State of Software Security, Vol. 10

Partner: Veracode

Marking a decade of research, SOSS Volume 10 provides a unique “Then vs. Now” comparison of the application security landscape. While awareness has grown leaps and bounds, the core problem identified 10 years ago remains: most software is still very insecure. This milestone report focuses on the emerging crisis of “security debt”—the accumulation of aging, unresolved flaws that act as a permanent weight on application resilience.

A surprising finding of this decade-long review is that the “typical” (median) time to fix a flaw has remained stuck at 59 days since Volume 1. While most fixes happen quickly, a growing “long tail” of unresolved findings is inflating the average time to remediation. This report rewards the click by quantifying how different languages and scan cadences either contribute to or alleviate this debt, providing developers with a survival guide for the modern codebase.
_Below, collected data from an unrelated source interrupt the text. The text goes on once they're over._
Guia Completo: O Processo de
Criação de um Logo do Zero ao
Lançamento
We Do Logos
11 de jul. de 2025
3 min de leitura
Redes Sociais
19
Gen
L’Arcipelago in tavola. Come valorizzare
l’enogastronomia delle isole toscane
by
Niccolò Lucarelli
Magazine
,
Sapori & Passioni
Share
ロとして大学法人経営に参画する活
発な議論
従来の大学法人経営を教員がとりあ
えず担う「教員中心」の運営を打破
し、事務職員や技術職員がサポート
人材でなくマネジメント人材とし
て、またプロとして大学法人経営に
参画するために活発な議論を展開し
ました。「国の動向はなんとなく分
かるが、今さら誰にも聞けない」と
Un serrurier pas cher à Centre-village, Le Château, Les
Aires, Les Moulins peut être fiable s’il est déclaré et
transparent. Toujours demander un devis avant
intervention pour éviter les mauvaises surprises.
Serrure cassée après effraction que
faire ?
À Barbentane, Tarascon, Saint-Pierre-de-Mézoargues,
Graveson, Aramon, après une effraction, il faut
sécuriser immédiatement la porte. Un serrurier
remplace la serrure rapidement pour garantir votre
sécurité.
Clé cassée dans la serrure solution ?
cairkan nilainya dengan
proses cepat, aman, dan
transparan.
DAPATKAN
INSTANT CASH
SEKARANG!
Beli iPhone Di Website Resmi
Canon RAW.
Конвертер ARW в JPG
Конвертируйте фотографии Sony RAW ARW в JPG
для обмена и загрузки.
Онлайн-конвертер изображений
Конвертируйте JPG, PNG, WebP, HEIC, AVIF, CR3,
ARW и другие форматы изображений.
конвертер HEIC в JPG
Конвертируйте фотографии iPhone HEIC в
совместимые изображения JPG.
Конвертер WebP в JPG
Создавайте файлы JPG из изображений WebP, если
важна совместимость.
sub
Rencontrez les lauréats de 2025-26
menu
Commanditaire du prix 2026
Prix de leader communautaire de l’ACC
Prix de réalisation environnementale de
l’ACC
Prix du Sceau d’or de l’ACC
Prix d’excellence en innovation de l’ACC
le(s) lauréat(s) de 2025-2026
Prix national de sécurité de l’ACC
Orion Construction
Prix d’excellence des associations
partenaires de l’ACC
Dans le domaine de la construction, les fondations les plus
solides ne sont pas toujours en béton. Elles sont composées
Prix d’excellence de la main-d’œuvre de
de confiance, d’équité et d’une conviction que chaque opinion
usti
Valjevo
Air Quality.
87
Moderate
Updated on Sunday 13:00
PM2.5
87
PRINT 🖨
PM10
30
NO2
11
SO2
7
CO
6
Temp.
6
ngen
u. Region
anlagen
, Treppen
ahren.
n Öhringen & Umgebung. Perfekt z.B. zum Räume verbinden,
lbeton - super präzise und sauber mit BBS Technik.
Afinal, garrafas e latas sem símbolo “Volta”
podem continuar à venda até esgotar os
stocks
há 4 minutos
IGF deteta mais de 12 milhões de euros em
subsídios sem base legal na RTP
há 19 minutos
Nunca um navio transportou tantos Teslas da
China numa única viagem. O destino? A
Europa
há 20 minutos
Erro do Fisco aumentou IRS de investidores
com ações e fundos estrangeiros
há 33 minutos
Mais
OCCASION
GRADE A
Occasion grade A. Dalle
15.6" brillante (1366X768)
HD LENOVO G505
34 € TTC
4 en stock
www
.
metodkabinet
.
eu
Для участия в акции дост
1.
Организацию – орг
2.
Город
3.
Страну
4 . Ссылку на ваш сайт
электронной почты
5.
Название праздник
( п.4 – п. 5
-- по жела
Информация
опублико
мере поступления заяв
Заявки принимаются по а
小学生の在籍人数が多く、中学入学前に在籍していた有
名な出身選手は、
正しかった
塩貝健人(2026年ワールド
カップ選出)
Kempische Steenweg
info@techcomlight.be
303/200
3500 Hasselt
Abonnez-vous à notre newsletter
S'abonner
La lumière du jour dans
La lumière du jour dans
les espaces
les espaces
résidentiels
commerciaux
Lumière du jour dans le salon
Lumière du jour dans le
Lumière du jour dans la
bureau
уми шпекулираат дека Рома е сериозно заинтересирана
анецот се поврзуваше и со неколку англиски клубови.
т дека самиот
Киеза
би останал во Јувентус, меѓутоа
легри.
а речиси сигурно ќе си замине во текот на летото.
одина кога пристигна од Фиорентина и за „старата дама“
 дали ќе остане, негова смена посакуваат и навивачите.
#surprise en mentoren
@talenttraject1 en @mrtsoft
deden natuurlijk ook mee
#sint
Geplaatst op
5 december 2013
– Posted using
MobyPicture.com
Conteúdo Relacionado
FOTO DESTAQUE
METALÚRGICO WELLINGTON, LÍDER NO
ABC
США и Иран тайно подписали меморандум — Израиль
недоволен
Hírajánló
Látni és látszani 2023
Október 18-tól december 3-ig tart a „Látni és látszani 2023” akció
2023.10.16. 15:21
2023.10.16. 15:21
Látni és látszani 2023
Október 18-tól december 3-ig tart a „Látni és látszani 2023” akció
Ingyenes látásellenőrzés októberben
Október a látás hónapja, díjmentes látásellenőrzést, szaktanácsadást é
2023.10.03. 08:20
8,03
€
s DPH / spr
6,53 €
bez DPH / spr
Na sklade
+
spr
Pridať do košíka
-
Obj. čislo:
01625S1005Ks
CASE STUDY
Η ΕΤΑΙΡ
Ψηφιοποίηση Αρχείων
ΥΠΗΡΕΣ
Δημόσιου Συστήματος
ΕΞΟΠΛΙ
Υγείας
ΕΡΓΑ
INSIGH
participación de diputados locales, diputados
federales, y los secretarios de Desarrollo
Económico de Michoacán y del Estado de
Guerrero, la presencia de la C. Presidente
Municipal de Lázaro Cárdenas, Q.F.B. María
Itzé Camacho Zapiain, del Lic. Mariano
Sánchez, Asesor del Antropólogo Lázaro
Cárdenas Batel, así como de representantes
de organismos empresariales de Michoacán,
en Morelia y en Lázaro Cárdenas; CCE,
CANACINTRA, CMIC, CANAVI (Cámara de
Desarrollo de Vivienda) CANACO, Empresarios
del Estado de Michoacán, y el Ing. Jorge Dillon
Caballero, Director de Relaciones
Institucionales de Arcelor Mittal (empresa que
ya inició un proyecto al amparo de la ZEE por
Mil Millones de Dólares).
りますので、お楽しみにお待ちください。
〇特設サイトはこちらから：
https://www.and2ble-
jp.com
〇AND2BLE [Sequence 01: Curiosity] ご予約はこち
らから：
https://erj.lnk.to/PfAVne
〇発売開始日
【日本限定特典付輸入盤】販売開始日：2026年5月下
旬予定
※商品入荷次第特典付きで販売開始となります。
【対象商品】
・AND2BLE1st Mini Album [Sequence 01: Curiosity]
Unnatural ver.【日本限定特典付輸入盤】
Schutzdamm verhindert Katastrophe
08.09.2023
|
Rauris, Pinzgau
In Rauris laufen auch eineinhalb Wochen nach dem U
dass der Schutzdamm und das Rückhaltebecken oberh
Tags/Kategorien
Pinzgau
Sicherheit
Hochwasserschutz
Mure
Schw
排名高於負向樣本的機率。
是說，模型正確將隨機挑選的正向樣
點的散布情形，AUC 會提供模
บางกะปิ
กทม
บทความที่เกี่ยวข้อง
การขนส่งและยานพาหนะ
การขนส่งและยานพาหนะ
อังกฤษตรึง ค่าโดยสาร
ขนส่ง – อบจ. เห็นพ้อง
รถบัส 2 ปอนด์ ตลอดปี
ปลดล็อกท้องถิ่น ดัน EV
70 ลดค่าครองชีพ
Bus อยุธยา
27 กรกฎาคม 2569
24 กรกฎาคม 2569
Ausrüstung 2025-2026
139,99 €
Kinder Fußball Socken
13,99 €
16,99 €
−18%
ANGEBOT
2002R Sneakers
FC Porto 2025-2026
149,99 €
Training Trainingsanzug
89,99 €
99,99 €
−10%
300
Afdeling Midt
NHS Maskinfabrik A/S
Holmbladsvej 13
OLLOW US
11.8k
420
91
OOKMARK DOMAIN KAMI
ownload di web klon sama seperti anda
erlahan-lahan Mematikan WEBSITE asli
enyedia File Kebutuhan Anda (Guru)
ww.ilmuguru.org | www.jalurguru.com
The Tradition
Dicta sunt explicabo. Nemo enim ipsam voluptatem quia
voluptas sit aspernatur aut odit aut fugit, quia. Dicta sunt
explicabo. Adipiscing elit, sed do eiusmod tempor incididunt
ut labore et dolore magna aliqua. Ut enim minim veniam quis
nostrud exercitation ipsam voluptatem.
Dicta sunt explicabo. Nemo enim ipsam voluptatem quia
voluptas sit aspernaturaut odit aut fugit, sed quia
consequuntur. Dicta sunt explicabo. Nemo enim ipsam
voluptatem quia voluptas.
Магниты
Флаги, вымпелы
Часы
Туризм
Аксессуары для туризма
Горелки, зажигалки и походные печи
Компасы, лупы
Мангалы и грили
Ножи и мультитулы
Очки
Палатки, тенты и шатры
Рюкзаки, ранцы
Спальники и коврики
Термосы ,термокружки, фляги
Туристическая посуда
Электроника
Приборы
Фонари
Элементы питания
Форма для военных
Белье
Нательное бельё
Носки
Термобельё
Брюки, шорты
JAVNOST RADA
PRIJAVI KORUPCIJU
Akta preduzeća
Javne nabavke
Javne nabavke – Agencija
Habit-building emerges as the primary differentiator for leading programs. Organizations that have transitioned to a continuous, daily scanning model see a 72% reduction in their median time to remediate. This research proves that the ability to consistently pay down security debt—addressing new findings while chipping away at the old—is what separates high-performing development teams from those being buried by technical risk.

Key Findings

  • 50-Fold Sample Growth: The SOSS dataset has expanded from 1,591 applications in Volume 1 to over 85,000 applications in Volume 10.
  • Static Median Fix Times: The typical time to remediate flaws remains unchanged at 59 days over the last decade, indicating a stalemate in general fix speed.
  • Daily Scanning Efficacy: Applications scanned 260+ times per year (averaging daily) reduce Median TTR to just 19 days—a 72% improvement over infrequent scanners.
  • The “Recency Bias” Trap: A flaw has a 22% chance of being fixed in its first month, but that likelihood drops to a mere 3-5% once it is more than eight months old.
  • Language-Specific Debt: C++ applications carry security debt that is 3x to 5x larger than .NET applications over a sample period.
  • Fix Capacity Divide: 30% of applications are losing ground, discovering flaws faster than they can fix them and thus increasing their total security debt.

Longitudinal analysis of 85,000 active applications, 1.4 million scans, and nearly 10 million security findings.